## WHAT THE EXERCISE ASKS
What lines in the records below include the word "dans"? Return each one.

#####

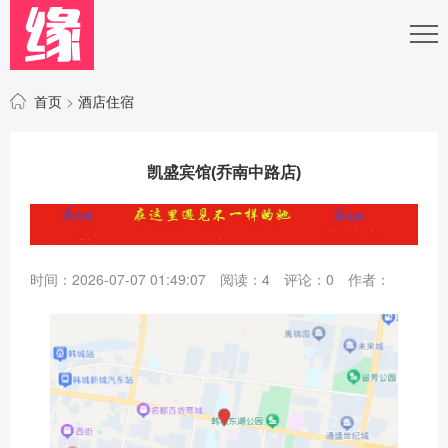
首页
>
酒店住宿
凯盛宾馆(乔南中路店)
时间：2026-07-07 01:49:07
阅读：
4
评论：
0
作者：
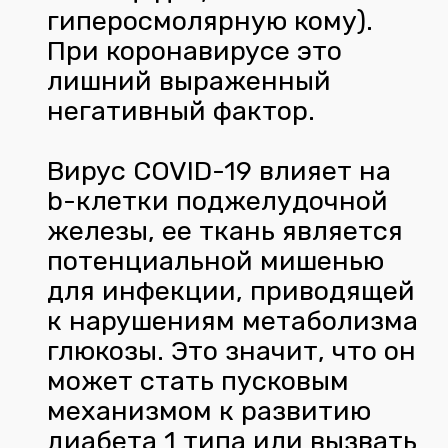
гиперосмолярную кому).
При коронавирусе это
лишний выраженный
негативный фактор.
Вирус COVID-19 влияет на
b-клетки поджелудочной
железы, ее ткань является
потенциальной мишенью
для инфекции, приводящей
к нарушениям метаболизма
глюкозы. Это значит, что он
может стать пусковым
механизмом к развитию
диабета 1 типа или вызвать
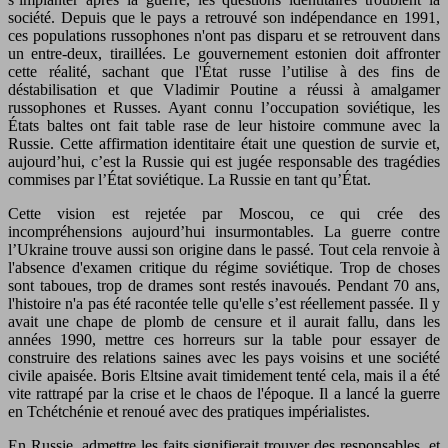
société. Depuis que le pays a retrouvé son indépendance en 1991,
ces populations russophones n'ont pas disparu et se retrouvent dans
un entre-deux, tiraillées. Le gouvernement estonien doit affronter
cette réalité, sachant que l'État russe l’utilise à des fins de
déstabilisation et que Vladimir Poutine a réussi à amalgamer
russophones et Russes. Ayant connu l’occupation soviétique, les
États baltes ont fait table rase de leur histoire commune avec la
Russie. Cette affirmation identitaire était une question de survie et,
aujourd’hui, c’est la Russie qui est jugée responsable des tragédies
commises par l’État soviétique. La Russie en tant qu’État.
Cette vision est rejetée par Moscou, ce qui crée des
incompréhensions aujourd’hui insurmontables. La guerre contre
l’Ukraine trouve aussi son origine dans le passé. Tout cela renvoie à
l'absence d'examen critique du régime soviétique. Trop de choses
sont taboues, trop de drames sont restés inavoués. Pendant 70 ans,
l'histoire n'a pas été racontée telle qu'elle s’est réellement passée. Il y
avait une chape de plomb de censure et il aurait fallu, dans les
années 1990, mettre ces horreurs sur la table pour essayer de
construire des relations saines avec les pays voisins et une société
civile apaisée. Boris Eltsine avait timidement tenté cela, mais il a été
vite rattrapé par la crise et le chaos de l'époque. Il a lancé la guerre
en Tchétchénie et renoué avec des pratiques impérialistes.
En Russie, admettre les faits signifierait trouver des responsables, et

#####

## EXERCISE SOLUTION
ces populations russophones n'ont pas disparu et se retrouvent dans
l’Ukraine trouve aussi son origine dans le passé. Tout cela renvoie à
avait une chape de plomb de censure et il aurait fallu, dans les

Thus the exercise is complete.